CONSENT FOR SERVICES
I hereby consent to receive one or more of the following professional services provided by the practitioner:
☐ Massage Therapy
☐ Facial Treatment
☐ Body Treatment (e.g., body wrap, body scrub, etc.)
I understand that the services I receive are intended to promote relaxation, stress reduction, and/or skincare, and are not a substitute for medical care. I understand that licensed professionals do not diagnose or treat illness, disease, or other physical or mental disorders.
I agree to inform my service provider of any discomfort or concerns I experience during the session and understand that communication is essential for safe and effective treatment.
MEDICAL DISCLOSURE
I confirm that I have disclosed any relevant medical conditions, injuries, allergies, pregnancy, skin sensitivities, or current medications that could impact the safety or outcome of the treatment(s).
I agree to keep my provider informed of any changes in my health status.

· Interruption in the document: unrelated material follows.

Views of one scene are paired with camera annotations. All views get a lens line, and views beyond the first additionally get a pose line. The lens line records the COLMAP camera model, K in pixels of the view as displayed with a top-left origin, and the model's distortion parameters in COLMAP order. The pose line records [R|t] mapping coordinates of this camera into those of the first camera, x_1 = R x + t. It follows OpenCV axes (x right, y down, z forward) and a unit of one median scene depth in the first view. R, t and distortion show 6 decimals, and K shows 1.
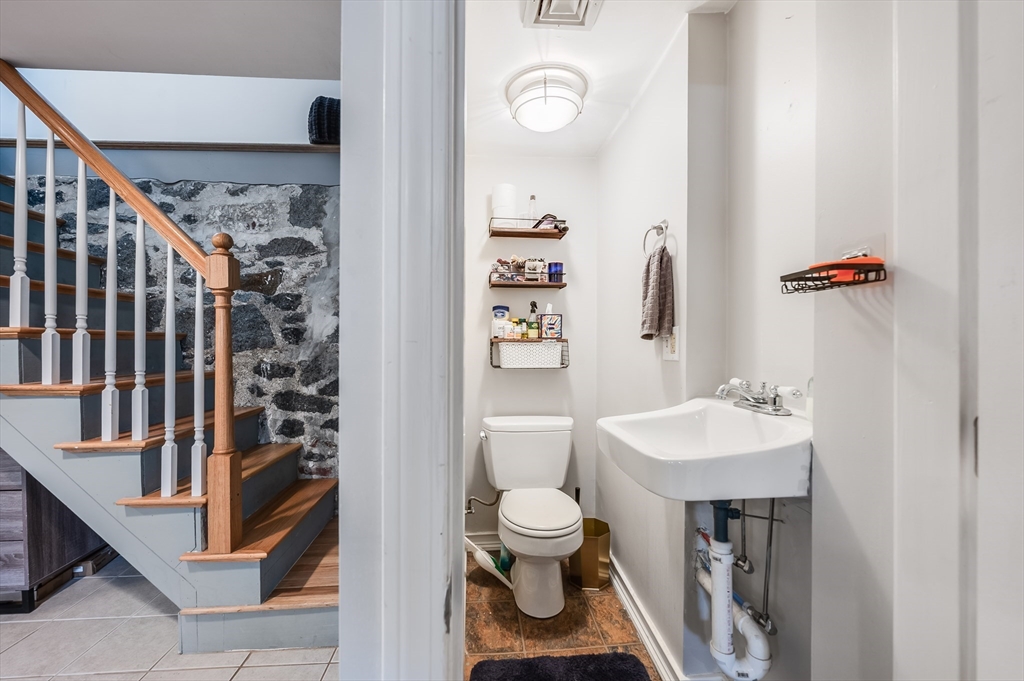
lens RADIAL K [[413.2, 0, 515.2], [0, 413.2, 341.7], [0, 0, 1]] dist [-0.005268, 0.000066]
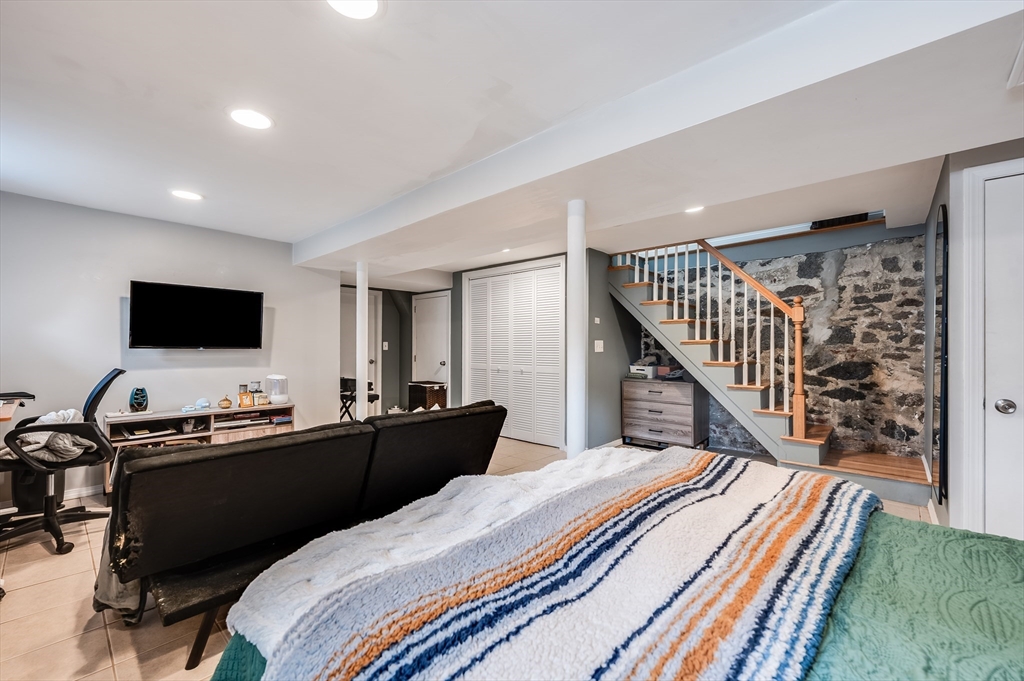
lens RADIAL K [[413.2, 0, 514.5], [0, 413.2, 344.4], [0, 0, 1]] dist [-0.005268, 0.000066]
pose [[0.674056, -0.004339, -0.738667, -0.064966], [0.003694, 0.999990, -0.002503, -0.000382], [0.738671, -0.001041, 0.674065, -1.085574]]
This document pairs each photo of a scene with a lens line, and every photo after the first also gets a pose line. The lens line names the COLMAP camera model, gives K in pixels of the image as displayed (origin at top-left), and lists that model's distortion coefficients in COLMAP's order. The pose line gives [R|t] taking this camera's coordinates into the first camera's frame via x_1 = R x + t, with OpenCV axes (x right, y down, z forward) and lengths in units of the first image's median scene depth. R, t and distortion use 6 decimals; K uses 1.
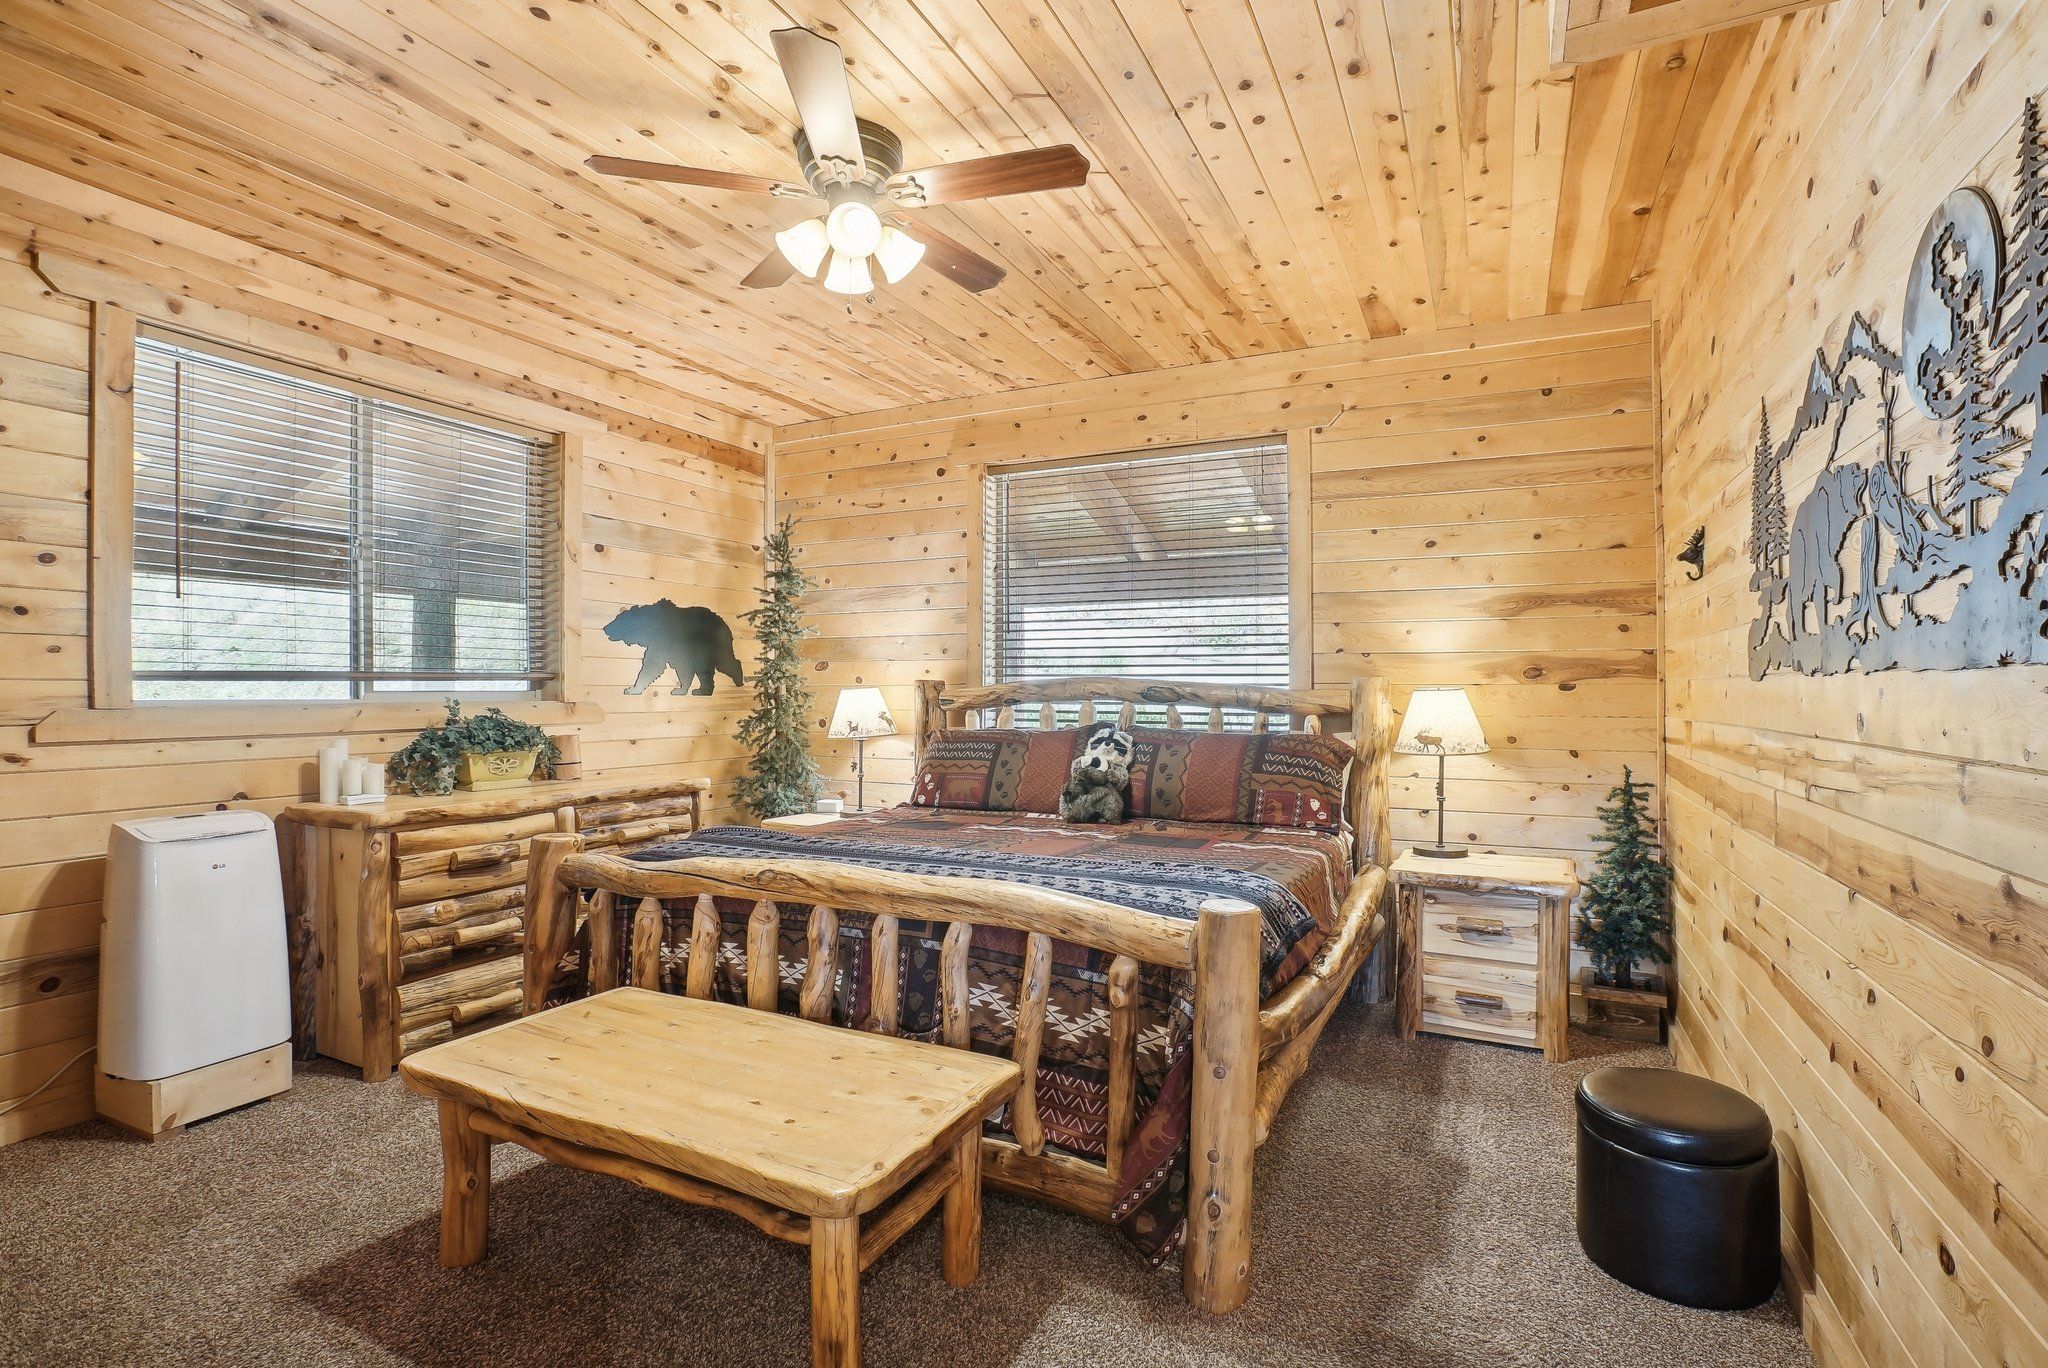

Before my first session, I have provided full disclosure of my relevant medical history, including but not limited to:
- Purpose of visit
- Any pain or discomfort and its location
- Allergies (e.g. oils, latex)
- Current medications and treatment providers
- Past surgeries, injuries, pre‑existing conditions
- Pregnancy or skin sensitivities
RELEASE OF LIABILITY
By signing this form, I voluntarily agree to assume all risks associated with the services provided. I hereby release, waive, discharge, and hold harmless the practitioner and the facility, its employees, agents, and affiliates from any and all liability, claims, demands, damages, or causes of action that may arise from services received, except in cases of gross negligence or willful misconduct.
I understand that although rare, some side effects such as redness, irritation, muscle soreness, or allergic reaction may occur and that I assume full responsibility for any such outcomes.
In consideration of services received, I voluntarily waive, release, and forever discharge the practitioner and facility (including employees and agents) from all liability for damages, claims, or causes of action arising out of or relating to services provided—except in cases of gross negligence or intentional misconduct.
I acknowledge the risks inherent in massage, facial, and body treatments (e.g. redness, muscle soreness, skin irritation, allergic reaction) and assume full responsibility for any outcomes.
RIGHT TO REFUSE SERVICE
The practitioner and/or facility reserves the right to refuse or discontinue service at any time for any reason, including but not limited to:
- Health or medical contraindications
- Inappropriate behavior or language
- Intoxication or drug use
- Personal or professional boundaries
- Clients who exhibit inappropriate conduct will be asked to leave immediately and may be prohibited from returning. Any such refusal does not waive my financial responsibility for scheduled appointments, per the cancellation policy.